§ WORK TO COMPLETE
Recast the data from its first line through the line containing "collector number: 11574" as a numbered list, leaving out any blank lines.

[Data entries]
[Begin]

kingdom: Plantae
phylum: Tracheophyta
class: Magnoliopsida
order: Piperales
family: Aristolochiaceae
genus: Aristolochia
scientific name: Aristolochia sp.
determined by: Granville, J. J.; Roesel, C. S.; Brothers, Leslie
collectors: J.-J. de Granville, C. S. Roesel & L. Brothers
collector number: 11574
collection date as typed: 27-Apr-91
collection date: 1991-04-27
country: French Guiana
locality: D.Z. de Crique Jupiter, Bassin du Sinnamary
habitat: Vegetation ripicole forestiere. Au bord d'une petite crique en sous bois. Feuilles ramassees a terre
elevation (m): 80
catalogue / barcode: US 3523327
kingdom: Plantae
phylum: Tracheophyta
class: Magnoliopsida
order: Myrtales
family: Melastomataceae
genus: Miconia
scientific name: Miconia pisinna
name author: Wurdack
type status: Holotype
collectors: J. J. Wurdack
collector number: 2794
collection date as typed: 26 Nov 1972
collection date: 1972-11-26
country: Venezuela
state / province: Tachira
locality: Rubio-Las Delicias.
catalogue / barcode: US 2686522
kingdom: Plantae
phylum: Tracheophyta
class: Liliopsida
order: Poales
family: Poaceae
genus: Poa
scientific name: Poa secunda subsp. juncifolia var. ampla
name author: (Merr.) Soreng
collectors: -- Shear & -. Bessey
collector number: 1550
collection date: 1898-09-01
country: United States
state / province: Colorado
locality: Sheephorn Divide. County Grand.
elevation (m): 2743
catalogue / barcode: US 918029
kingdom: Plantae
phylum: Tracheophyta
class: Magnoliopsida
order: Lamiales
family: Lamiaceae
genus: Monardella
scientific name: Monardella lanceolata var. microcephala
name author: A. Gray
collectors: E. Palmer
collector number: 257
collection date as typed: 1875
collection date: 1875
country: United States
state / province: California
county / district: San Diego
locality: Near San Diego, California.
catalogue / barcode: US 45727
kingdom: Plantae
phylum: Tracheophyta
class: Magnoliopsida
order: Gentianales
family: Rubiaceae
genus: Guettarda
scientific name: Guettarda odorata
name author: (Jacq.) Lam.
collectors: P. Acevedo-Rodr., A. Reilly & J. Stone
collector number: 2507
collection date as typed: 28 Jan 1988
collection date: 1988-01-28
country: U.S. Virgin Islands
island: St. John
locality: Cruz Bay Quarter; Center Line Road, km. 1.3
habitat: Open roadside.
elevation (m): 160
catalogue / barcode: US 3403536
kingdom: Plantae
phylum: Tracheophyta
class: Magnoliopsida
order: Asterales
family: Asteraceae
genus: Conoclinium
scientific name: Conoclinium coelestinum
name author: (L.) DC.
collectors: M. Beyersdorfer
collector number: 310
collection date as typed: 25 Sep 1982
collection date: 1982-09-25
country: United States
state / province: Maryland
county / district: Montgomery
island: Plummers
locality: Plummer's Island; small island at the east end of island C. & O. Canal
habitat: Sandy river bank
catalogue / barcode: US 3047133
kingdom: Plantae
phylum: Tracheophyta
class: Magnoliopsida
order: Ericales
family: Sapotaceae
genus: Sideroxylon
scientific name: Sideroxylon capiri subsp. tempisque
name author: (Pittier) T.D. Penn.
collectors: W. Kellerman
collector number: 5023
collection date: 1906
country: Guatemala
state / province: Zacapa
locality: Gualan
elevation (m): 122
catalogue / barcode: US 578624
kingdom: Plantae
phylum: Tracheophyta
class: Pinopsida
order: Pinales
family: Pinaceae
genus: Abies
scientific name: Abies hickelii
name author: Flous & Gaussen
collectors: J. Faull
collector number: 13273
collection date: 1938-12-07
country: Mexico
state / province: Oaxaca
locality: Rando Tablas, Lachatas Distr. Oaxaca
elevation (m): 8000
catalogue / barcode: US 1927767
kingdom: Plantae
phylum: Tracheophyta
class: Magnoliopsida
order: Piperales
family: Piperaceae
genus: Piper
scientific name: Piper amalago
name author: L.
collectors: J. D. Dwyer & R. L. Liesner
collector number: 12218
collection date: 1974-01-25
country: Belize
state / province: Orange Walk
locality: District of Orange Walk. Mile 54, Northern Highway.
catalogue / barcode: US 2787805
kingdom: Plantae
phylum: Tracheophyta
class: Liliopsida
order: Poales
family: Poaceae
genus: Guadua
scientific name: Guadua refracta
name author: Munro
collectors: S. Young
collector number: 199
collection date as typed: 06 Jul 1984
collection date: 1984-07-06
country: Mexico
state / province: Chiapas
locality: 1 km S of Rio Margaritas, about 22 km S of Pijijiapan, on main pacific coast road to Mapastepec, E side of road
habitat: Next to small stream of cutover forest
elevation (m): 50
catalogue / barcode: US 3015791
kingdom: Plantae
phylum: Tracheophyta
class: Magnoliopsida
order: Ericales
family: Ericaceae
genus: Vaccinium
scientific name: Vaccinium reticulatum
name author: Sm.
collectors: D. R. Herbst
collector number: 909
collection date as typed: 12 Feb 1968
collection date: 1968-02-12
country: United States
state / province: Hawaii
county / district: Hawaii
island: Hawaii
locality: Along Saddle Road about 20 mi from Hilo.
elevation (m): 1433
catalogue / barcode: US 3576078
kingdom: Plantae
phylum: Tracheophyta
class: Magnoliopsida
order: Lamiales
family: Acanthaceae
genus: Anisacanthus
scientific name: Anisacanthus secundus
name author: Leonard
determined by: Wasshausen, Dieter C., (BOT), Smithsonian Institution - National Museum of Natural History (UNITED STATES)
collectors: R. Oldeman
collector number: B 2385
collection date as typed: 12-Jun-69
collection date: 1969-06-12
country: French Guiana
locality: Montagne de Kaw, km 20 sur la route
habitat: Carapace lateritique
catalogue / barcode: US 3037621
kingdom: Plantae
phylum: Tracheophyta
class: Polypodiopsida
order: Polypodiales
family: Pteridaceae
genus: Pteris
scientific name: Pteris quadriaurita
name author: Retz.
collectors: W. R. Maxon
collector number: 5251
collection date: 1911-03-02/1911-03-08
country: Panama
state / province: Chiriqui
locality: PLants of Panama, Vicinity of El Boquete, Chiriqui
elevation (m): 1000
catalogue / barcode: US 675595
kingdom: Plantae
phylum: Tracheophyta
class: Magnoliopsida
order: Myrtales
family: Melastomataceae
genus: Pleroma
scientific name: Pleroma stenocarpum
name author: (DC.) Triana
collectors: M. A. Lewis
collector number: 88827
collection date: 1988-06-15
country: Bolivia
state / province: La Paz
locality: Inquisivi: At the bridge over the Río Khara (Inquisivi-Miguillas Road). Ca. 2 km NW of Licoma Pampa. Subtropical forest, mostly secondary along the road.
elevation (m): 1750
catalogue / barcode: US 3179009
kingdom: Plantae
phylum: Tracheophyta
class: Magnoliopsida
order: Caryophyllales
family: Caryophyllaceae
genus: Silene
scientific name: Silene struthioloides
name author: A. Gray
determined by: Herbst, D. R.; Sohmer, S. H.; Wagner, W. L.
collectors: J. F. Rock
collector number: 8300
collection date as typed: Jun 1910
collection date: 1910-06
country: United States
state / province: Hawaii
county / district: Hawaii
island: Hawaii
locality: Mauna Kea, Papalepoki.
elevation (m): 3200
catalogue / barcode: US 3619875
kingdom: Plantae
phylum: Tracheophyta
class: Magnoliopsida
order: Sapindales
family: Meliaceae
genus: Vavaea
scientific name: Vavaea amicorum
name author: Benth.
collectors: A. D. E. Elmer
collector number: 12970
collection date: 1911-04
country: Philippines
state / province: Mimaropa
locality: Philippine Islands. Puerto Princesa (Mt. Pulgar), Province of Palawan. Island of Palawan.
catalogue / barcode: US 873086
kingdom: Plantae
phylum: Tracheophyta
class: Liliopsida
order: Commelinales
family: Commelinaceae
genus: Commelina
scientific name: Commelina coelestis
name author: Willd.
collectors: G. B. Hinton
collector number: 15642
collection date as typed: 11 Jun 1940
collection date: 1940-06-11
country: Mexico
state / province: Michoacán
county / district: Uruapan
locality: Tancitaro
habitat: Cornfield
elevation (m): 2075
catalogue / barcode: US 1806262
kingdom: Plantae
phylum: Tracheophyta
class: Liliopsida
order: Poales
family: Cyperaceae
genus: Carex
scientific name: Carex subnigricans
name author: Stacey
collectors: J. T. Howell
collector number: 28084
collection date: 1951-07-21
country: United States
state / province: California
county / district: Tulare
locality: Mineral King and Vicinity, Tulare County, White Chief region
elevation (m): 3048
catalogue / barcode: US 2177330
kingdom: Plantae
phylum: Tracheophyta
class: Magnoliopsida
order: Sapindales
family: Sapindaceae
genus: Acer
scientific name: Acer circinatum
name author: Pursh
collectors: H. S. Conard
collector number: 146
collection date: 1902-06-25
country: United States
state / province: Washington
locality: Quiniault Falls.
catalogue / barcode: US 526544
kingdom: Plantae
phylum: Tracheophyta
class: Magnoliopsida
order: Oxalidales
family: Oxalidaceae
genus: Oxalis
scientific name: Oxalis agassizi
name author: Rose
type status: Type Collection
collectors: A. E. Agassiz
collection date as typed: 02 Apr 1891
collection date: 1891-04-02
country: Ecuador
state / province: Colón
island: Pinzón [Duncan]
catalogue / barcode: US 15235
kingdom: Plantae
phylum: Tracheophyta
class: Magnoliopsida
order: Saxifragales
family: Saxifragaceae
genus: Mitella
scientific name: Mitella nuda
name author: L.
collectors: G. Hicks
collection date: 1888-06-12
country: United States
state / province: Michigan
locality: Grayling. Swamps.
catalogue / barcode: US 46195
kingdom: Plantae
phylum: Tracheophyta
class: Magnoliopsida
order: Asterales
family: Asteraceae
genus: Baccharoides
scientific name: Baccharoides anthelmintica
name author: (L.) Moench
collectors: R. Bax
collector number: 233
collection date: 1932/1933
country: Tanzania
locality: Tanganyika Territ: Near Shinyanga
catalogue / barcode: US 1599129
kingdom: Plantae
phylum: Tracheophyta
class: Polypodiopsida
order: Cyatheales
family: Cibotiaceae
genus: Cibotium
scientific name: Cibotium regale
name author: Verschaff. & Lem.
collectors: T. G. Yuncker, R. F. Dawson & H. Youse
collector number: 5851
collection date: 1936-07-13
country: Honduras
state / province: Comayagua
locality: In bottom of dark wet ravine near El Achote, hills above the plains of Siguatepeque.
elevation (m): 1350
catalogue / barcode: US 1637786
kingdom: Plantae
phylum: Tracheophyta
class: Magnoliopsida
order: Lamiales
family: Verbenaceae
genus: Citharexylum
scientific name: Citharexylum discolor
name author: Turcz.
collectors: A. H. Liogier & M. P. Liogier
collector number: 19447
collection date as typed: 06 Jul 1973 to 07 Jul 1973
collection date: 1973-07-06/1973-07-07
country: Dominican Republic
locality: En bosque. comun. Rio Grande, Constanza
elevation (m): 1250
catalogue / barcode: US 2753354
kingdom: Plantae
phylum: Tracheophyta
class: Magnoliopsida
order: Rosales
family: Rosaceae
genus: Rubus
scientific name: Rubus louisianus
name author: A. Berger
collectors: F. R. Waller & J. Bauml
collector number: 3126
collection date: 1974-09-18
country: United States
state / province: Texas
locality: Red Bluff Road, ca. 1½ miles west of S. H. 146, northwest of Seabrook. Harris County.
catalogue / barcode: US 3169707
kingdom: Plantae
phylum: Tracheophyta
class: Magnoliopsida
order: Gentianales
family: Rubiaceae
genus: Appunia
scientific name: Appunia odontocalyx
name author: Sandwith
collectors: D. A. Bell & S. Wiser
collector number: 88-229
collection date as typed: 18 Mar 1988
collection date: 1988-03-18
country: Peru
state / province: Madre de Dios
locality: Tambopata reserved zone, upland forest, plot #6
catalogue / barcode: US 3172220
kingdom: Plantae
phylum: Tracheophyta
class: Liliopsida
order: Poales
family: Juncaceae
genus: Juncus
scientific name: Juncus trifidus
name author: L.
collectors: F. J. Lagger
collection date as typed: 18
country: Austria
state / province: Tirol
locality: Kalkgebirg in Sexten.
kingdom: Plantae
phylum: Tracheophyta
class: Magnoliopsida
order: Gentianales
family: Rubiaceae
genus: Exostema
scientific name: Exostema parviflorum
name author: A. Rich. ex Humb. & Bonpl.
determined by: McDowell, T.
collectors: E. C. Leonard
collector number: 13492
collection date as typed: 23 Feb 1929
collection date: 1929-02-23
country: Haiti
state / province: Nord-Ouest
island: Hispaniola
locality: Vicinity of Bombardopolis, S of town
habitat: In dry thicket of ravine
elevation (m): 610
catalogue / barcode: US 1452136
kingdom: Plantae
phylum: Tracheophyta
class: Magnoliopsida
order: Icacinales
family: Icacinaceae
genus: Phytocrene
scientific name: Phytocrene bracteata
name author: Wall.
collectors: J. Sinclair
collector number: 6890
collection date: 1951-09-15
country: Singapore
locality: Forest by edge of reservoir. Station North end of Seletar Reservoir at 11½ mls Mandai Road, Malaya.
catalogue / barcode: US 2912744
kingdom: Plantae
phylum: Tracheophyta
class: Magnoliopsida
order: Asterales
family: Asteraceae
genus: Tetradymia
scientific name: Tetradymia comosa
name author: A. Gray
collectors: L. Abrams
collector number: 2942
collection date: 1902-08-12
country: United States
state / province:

[End]

§ EXPECTED ANSWER
1. kingdom: Plantae
2. phylum: Tracheophyta
3. class: Magnoliopsida
4. order: Piperales
5. family: Aristolochiaceae
6. genus: Aristolochia
7. scientific name: Aristolochia sp.
8. determined by: Granville, J. J.; Roesel, C. S.; Brothers, Leslie
9. collectors: J.-J. de Granville, C. S. Roesel & L. Brothers
10. collector number: 11574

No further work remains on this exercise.